My father was cutoff by a women making a left turn. He bailed just before it slid under her rocker panel(broken cell phone, lots of bruises and $5000 in damages to the bike). Luckily a district attorney and a cop saw the whole thing. Unluckily, the women had no insurance and no money, so he was unable to get anything from her
My mother lost her footing at a stop sign and the bike fell over at about 100 miles on the odometer(she was new to riding)
Will, get off your high horse faggot. There is no case to be made. I understand a lot of people go down, but it gets old seeing you in every thread stating it. Settle down buddy, we all know you are still the bike guru :mamoru:
little known fact:
shrives actually only almost dropped a bike once. he was turning onto milestrip from southwestern at 196 mph (corrected, not indicated). he got the bike a little sideways, and proceeded to do a little known stunt i call the wheelie drift. it’s a self explanatory. that went for about 3 miles. as he was coming into lackawanna, a guy pulled out in front of him and stopped. there was nothing shrives could do. he was going to go down. low side right on milestrip. luckily, mr. kawasaki was flying his green helicopter above the accident and airlifted shrives off the bike. believe it or not, mr. kawasaki took the fall himself so shrives wouldn’t have to. after shrives wheelied around in the helicopter for a bit, he landed and mr. kawasaki gave him a new green 636.
my first bike ninja 500 was dropped in the garage checking the oil went down on wherle and transit because i grabbed to much front brake because of rubber neckers slamming on thier brakes to look at a harley on fire at the sunoco. and twice in one day flipped a wheelie and the going around a corner my right clip on actually broke off and i lowsided. but the 600RR has yet to see the ground
IDK about this, we are talking about ROAD motorcycles… thats like saying there are two types of people,people who have crashed a car and people who will crash a car…
I have never dropped my bike (well, I did once putting it on a stand) and I have logged probably 15K miles on my two bikes combined.
I have how ever come VERY close. If you are VERY carful on a street bike you could have one for 50 years and never drop it.
Now if you were talking dirtbikes, yes, everyone who owns one has went down hard at least a few times.
The saying in motocross is, there are 2 types of motocross racers, ones who have broken their collar bones, and ones who will.
its really easy to drop one by parking on a hill, in sand, on grass, taking it off of a stand, learning slow maneuvers, etc etc… I mainly think most people drop them by having too much faith in the ground below the kickstand.

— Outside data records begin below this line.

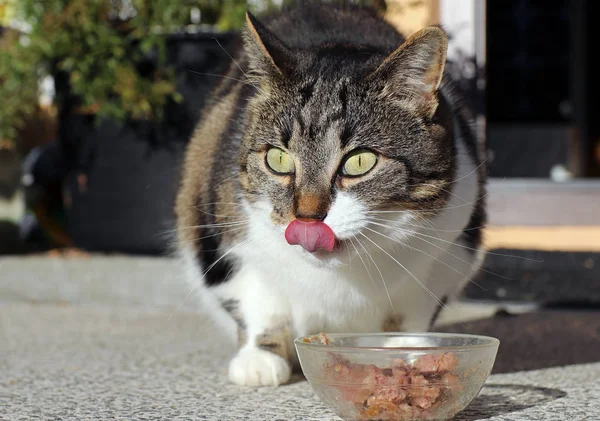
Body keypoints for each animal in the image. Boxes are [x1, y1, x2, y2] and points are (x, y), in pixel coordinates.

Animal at [176, 1, 486, 388]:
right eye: (278, 158)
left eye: (359, 161)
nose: (307, 216)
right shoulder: (229, 238)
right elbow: (259, 299)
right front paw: (259, 358)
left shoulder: (449, 253)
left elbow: (412, 310)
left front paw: (407, 350)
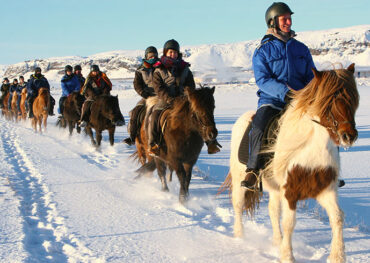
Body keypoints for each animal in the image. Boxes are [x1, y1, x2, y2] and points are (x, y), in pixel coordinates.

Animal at [224, 64, 360, 263]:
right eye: (330, 100)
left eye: (353, 99)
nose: (348, 136)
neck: (310, 149)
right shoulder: (290, 191)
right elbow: (289, 223)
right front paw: (288, 256)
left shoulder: (325, 189)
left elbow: (337, 217)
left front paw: (337, 256)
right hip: (240, 179)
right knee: (238, 205)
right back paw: (240, 237)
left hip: (274, 188)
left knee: (273, 210)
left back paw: (276, 241)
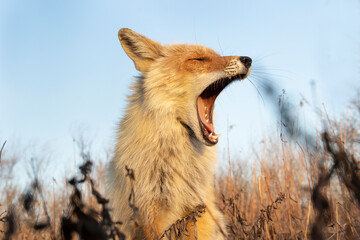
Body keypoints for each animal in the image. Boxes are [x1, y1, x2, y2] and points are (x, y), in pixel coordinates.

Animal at [106, 28, 253, 240]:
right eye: (199, 59)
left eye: (217, 55)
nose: (248, 59)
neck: (177, 162)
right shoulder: (148, 213)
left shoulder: (193, 209)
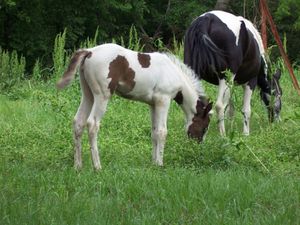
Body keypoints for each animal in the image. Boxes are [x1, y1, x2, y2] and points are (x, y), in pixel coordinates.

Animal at [56, 43, 211, 171]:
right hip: (102, 95)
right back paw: (97, 166)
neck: (173, 74)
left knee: (78, 122)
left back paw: (78, 166)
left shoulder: (153, 104)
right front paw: (160, 164)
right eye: (204, 128)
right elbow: (162, 132)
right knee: (92, 124)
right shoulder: (163, 100)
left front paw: (154, 163)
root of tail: (89, 51)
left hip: (88, 94)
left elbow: (154, 132)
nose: (197, 148)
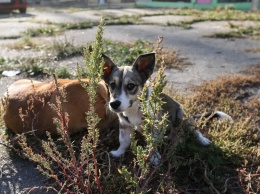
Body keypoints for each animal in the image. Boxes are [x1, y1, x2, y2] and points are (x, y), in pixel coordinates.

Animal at [101, 52, 232, 165]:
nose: (114, 104)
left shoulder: (153, 126)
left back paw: (202, 140)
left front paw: (154, 157)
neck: (134, 108)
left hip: (183, 116)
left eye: (130, 86)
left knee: (195, 130)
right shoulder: (124, 125)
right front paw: (118, 152)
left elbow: (152, 144)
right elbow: (123, 141)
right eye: (112, 85)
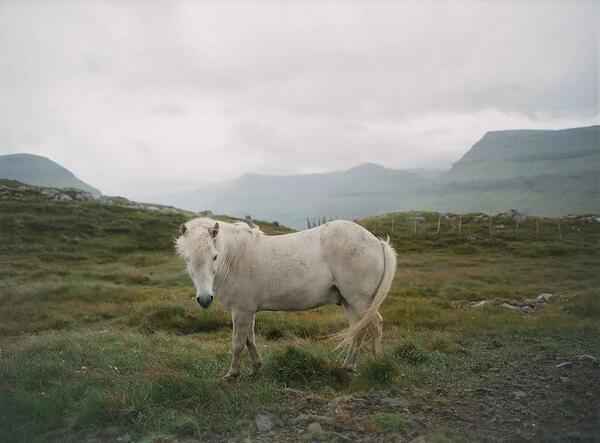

I voted no but i wasn’t counting dirt bikes. But I think it’s acceptable to crash a dirt bike, i mean, if you’re not dodging trees in the woods, then your airborne for obscene amounts of times. It’s more like a rodeo than anything… crashing is half the fun.
I’m in my second year on my street bike. I’m knocking on wood, but i have not come close to dropping my bike, not even once. As for all those instances where you drop it due to unstable ground… i just don’t park it in those conditions. It seems like common sense can eliminate nearly all bike drops.
I think as long as you’re careful and don’t ride like a moron, your only real chance of going down is due to something well beyond your power (animal at night, bad driver in a car, etc), and even a lot of those can be avoided by doing the speed limit and not flexing for the girlies as you pass by. I dare say that most incidents are caused by people attempting to do stunts or just by simply riding outside of their limits. Oh, and by not understanding that a few hundred pounds focused on a kick stand will ultimately sink into grass and other soft terrain.
I’ll emphasize the word “MOST” in my previous statements, as I know that not ALL incidents are avoidable. I just think that most “accidents” are not really accidents at all and could be avoided by a pair of open and aware eyeballs.
word. I parked at sunset on the edge of the road in which I thought there was pavement underneath the sand, came back hours later with the kick stand almost buried.
Although, it could have been Mr Kawasaki underneath the sand holding it up for me.